Lemmas about liminf and limsup in an order topology.

Main declarations

• BoundedLENhdsClass: Typeclass stating that neighborhoods are eventually bounded above.
• BoundedGENhdsClass: Typeclass stating that neighborhoods are eventually bounded below.

Implementation notes

The same lemmas are true in ℝ, ℝ × ℝ, ι → ℝ, EuclideanSpace ι ℝ. To avoid code duplication, we provide an ad hoc axiomatisation of the properties we need.

class BoundedLENhdsClass (α : Type u_7) [Preorder α] [TopologicalSpace α] : Prop

Ad hoc typeclass stating that neighborhoods are eventually bounded above.

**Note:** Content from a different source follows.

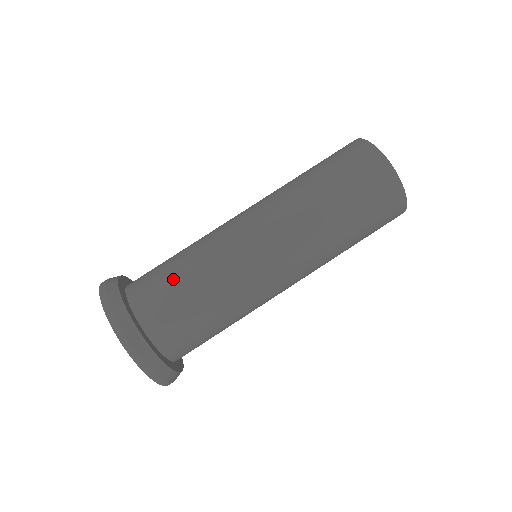
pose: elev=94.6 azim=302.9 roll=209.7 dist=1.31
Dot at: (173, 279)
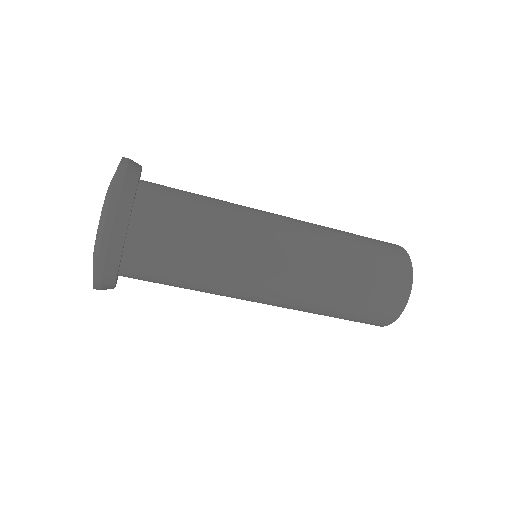
Dot at: (178, 263)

• isBounded_le_nhds (a : α) : Filter.IsBounded (fun (x1 x2 : α) => x1 ≤ x2) (nhds a)

class BoundedGENhdsClass (α : Type u_7) [Preorder α] [TopologicalSpace α] : Prop

Ad hoc typeclass stating that neighborhoods are eventually bounded below.

• isBounded_ge_nhds (a : α) : Filter.IsBounded (fun (x1 x2 : α) => x1 ≥ x2) (nhds a)

theorem isBounded_le_nhds {α : Type u_2} [Preorder α] [TopologicalSpace α] [BoundedLENhdsClass α] (a : α) : Filter.IsBounded (fun (x1 x2 : α) => x1 ≤ x2) (nhds a)

theorem Filter.Tendsto.isBoundedUnder_le {ι : Type u_1} {α : Type u_2} [Preorder α] [TopologicalSpace α] [BoundedLENhdsClass α] {f : Filter ι} {u : ι → α} {a : α} (h : Tendsto u f (nhds a)) : IsBoundedUnder (fun (x1 x2 : α) => x1 ≤ x2) f u

theorem Filter.Tendsto.bddAbove_range_of_cofinite {ι : Type u_1} {α : Type u_2} [Preorder α] [TopologicalSpace α] [BoundedLENhdsClass α] {u : ι → α} {a : α} [IsDirected α fun (x1 x2 : α) => x1 ≤ x2] (h : Tendsto u cofinite (nhds a)) : BddAbove (Set.range u)

theorem Filter.Tendsto.bddAbove_range {α : Type u_2} [Preorder α] [TopologicalSpace α] [BoundedLENhdsClass α] {a : α} [IsDirected α fun (x1 x2 : α) => x1 ≤ x2] {u : ℕ → α} (h : Tendsto u atTop (nhds a)) : BddAbove (Set.range u)

theorem isCobounded_ge_nhds {α : Type u_2} [Preorder α] [TopologicalSpace α] [BoundedLENhdsClass α] (a : α) : Filter.IsCobounded (fun (x1 x2 : α) => x1 ≥ x2) (nhds a)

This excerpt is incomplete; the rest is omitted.